Invading the record books
Some unexpected athletes have snuck into the Oregon record books this season. In addition to Micah Harris tying the school record in the 110-meter hurdles and Stiegeler being only six feet away from the javelin record, four others have made it into Oregon’s top-10 list.
Sophomore Terry Ellis is now tied-for-fifth on the 110 hurdle list with Don Wright at 14.04. Redshirt freshman Jason Hartmann needed only one race to make it onto the top-10 list in the 10,000 meters in a time of 28:56.
Sophomore Foluso Akiradewo sneaked onto the all-time triple jump list by two inches with a leap of 50 feet, six inches and freshman Adam Jenkins is 10th on the javelin list with a toss of 218-5.
Inching closer to spots in the Oregon record book are freshman Trevor Woods in the pole vault, junior John Bello in the shot put and sophomore Samie Parker in the 100-meters.
Form charts
If the NCAA Championships were held today, Oregon would score 24 points and place ninth (based off of last year’s scoring). Oregon would receive big points with Stiegeler’s win in the javelin and fourth-place finishes by Kimata in the 800 and Lorenzo in the decathlon.
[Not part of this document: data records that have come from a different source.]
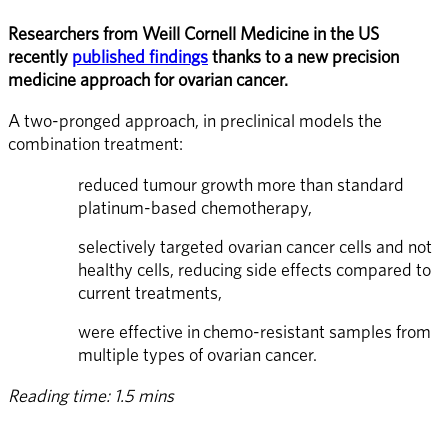
Researchers from Weill Cornell Medicine in the US 
recently 
published findings
 thanks to a new precision 
medicine approach for ovarian cancer.
A two-pronged approach, in preclinical models the 
combination treatment:
reduced tumour growth more than standard 
platinum-based chemotherapy,
selectively targeted ovarian cancer cells and not 
healthy cells, reducing side effects compared to 
current treatments,
were effective in chemo-resistant samples from 
multiple types of ovarian cancer.
Reading time: 1.5 mins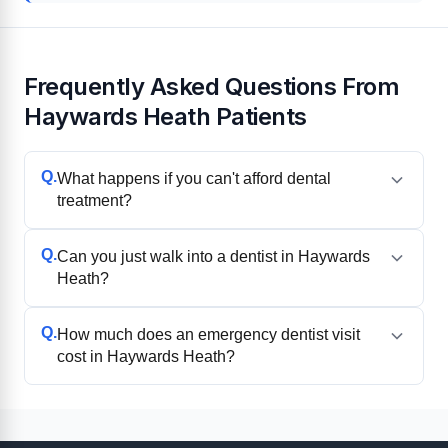
Frequently Asked Questions From
Haywards Heath Patients
Q.
What happens if you can't afford dental
treatment?
Q.
Can you just walk into a dentist in Haywards
Heath?
Q.
How much does an emergency dentist visit
cost in Haywards Heath?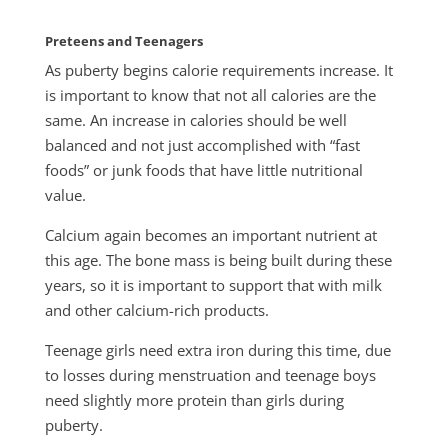
Preteens and Teenagers
As puberty begins calorie requirements increase. It
is important to know that not all calories are the
same. An increase in calories should be well
balanced and not just accomplished with “fast
foods” or junk foods that have little nutritional
value.
Calcium again becomes an important nutrient at
this age. The bone mass is being built during these
years, so it is important to support that with milk
and other calcium-rich products.
Teenage girls need extra iron during this time, due
to losses during menstruation and teenage boys
need slightly more protein than girls during
puberty.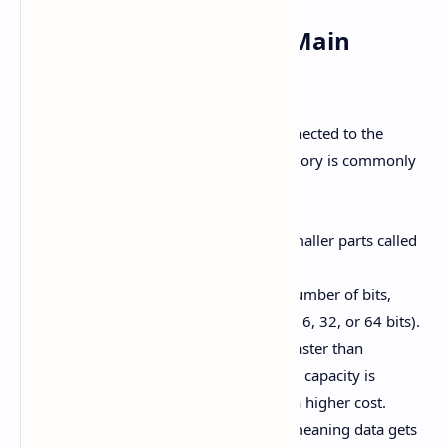
1. Primary Memory or Main
Memory
Primary memory is the one directly connected to the
Central Processing Unit (CPU). This memory is commonly
referred to as Main Memory.
Primary Memory is divided into smaller parts called
locations or cells.
Each location can store a certain number of bits,
referred to as the word length (8, 16, 32, or 64 bits).
The speed of primary memory is faster than
secondary memory, but its storage capacity is
relatively smaller, and it comes at a higher cost.
This memory is typically volatile, meaning data gets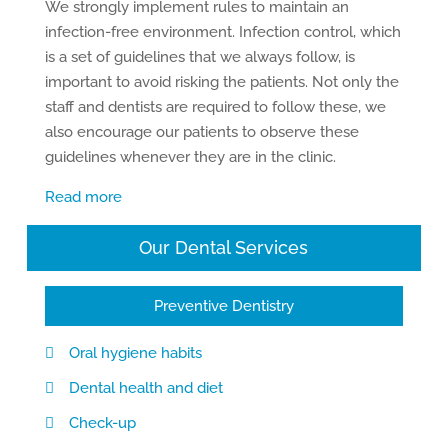
We strongly implement rules to maintain an
infection-free environment. Infection control, which
is a set of guidelines that we always follow, is
important to avoid risking the patients. Not only the
staff and dentists are required to follow these, we
also encourage our patients to observe these
guidelines whenever they are in the clinic.
Read more
Our Dental Services
Preventive Dentistry
Oral hygiene habits
Dental health and diet
Check-up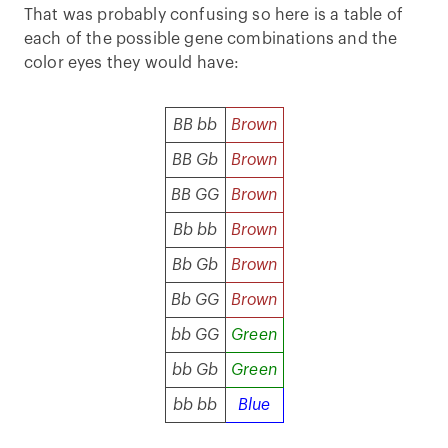
That was probably confusing so here is a table of
each of the possible gene combinations and the
color eyes they would have:
BB bb
Brown
BB Gb
Brown
BB GG
Brown
Bb bb
Brown
Bb Gb
Brown
Bb GG
Brown
bb GG
Green
bb Gb
Green
bb bb
Blue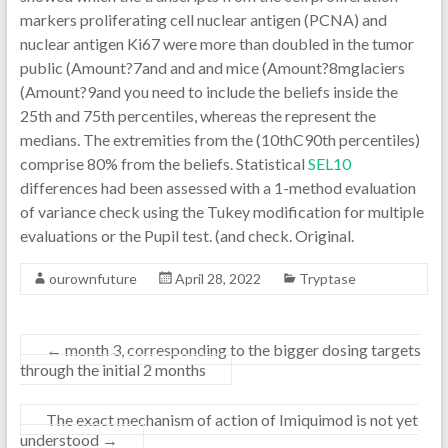
markers proliferating cell nuclear antigen (PCNA) and
nuclear antigen Ki67 were more than doubled in the tumor
public (Amount?7and and and mice (Amount?8mglaciers
(Amount?9and you need to include the beliefs inside the
25th and 75th percentiles, whereas the represent the
medians. The extremities from the (10thC90th percentiles)
comprise 80% from the beliefs. Statistical
SEL10
differences had been assessed with a 1-method evaluation
of variance check using the Tukey modification for multiple
evaluations or the Pupil test. (and check. Original.
ourownfuture
April 28, 2022
Tryptase
←
month 3, corresponding to the bigger dosing targets
through the initial 2 months
The exact mechanism of action of Imiquimod is not yet
understood
→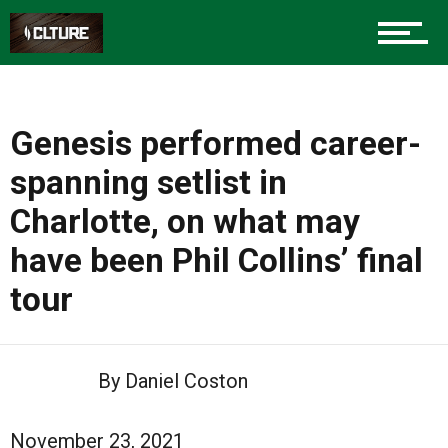
Genesis performed career-
spanning setlist in
Charlotte, on what may
have been Phil Collins’ final
tour
By Daniel Coston
November 23, 2021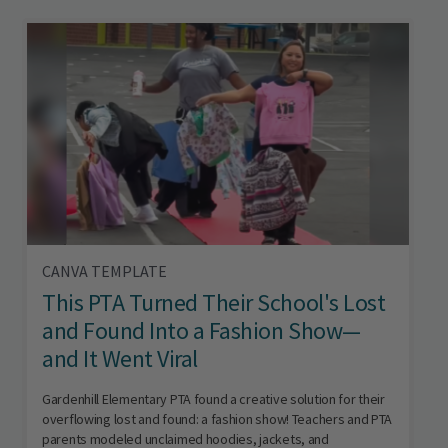
CANVA TEMPLATE
This PTA Turned Their School's Lost
and Found Into a Fashion Show—
and It Went Viral
Gardenhill Elementary PTA found a creative solution for their
overflowing lost and found: a fashion show! Teachers and PTA
parents modeled unclaimed hoodies, jackets, and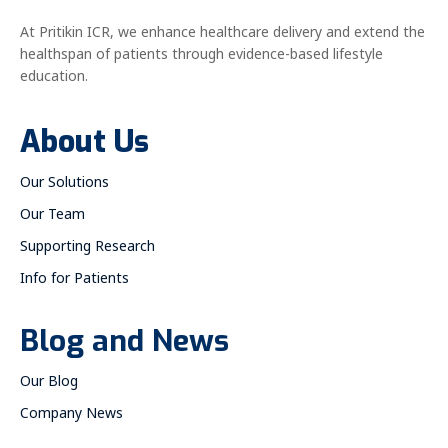
At Pritikin ICR, we enhance healthcare delivery and extend the
healthspan of patients through evidence-based lifestyle
education.
About Us
Our Solutions
Our Team
Supporting Research
Info for Patients
Blog and News
Our Blog
Company News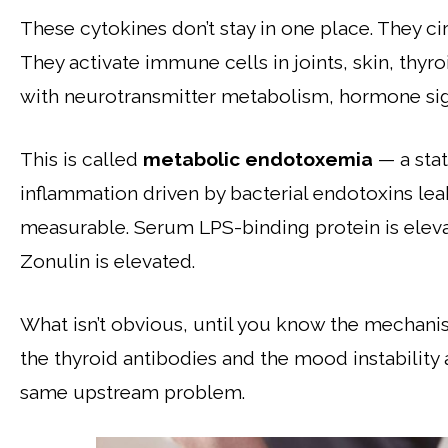
These cytokines don’t stay in one place. They cir
They activate immune cells in joints, skin, thyro
with neurotransmitter metabolism, hormone sign
This is called
metabolic endotoxemia
— a stat
inflammation driven by bacterial endotoxins lea
measurable. Serum LPS-binding protein is eleva
Zonulin is elevated.
What isn’t obvious, until you know the mechanism
the thyroid antibodies and the mood instabilit
same upstream problem.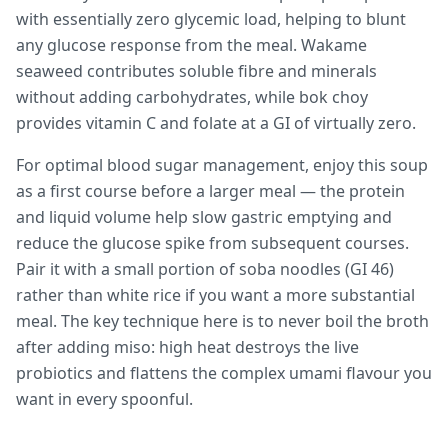
with essentially zero glycemic load, helping to blunt
any glucose response from the meal. Wakame
seaweed contributes soluble fibre and minerals
without adding carbohydrates, while bok choy
provides vitamin C and folate at a GI of virtually zero.
For optimal blood sugar management, enjoy this soup
as a first course before a larger meal — the protein
and liquid volume help slow gastric emptying and
reduce the glucose spike from subsequent courses.
Pair it with a small portion of soba noodles (GI 46)
rather than white rice if you want a more substantial
meal. The key technique here is to never boil the broth
after adding miso: high heat destroys the live
probiotics and flattens the complex umami flavour you
want in every spoonful.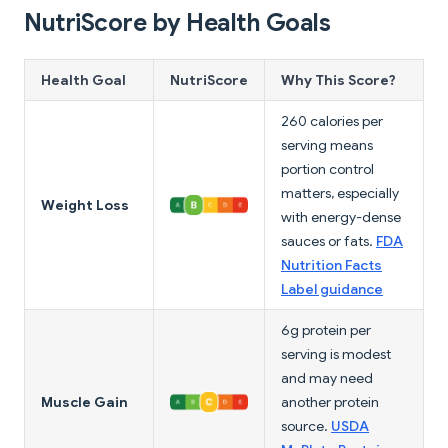
NutriScore by Health Goals
Health Goal
NutriScore
Why This Score?
260 calories per
serving means
portion control
matters, especially
Weight Loss
with energy-dense
sauces or fats.
FDA
Nutrition Facts
Label guidance
6g protein per
serving is modest
and may need
Muscle Gain
another protein
source.
USDA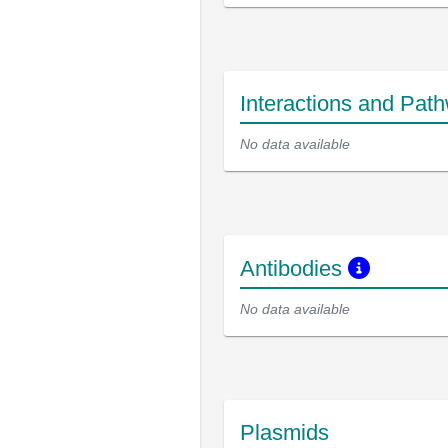
Interactions and Pat
No data available
Antibodies
No data available
Plasmids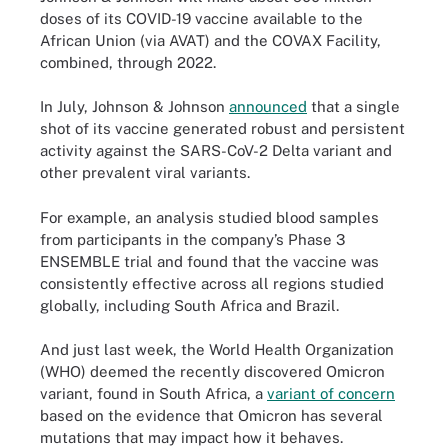
doses of its COVID-19 vaccine available to the
African Union (via AVAT) and the COVAX Facility,
combined, through 2022.
In July, Johnson & Johnson
announced
that a single
shot of its vaccine generated robust and persistent
activity against the SARS-CoV-2 Delta variant and
other prevalent viral variants.
For example, an analysis studied blood samples
from participants in the company’s Phase 3
ENSEMBLE trial and found that the vaccine was
consistently effective across all regions studied
globally, including South Africa and Brazil.
And just last week, the World Health Organization
(WHO) deemed the recently discovered Omicron
variant, found in South Africa, a
variant of concern
based on the evidence that Omicron has several
mutations that may impact how it behaves.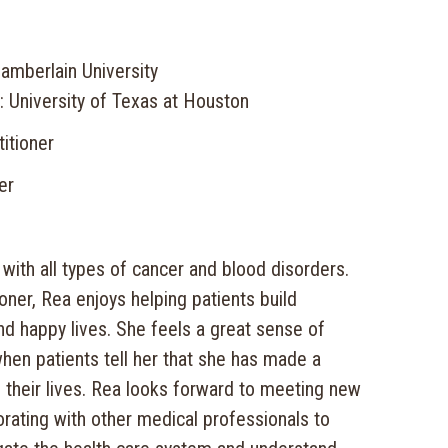
amberlain University
: University of Texas at Houston
itioner
er
with all types of cancer and blood disorders.
ioner, Rea enjoys helping patients build
 and happy lives. She feels a great sense of
en patients tell her that she has made a
 their lives. Rea looks forward to meeting new
rating with other medical professionals to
Other points would come from redshirt freshman Hartmann in the 10,000 meters and junior Jason Boness in the high jump.
The Ducks have NCAA provisional qualifiers in three other events but are not expected to score. Oregon placed 44th last year at the NCAAs and 65th in 1999. The Ducks haven’t finished higher than fifth since 1992.
Oregon’s NCAA qualifiers will look forward to competing at Hayward Field for the nationals, May 30 through June 2.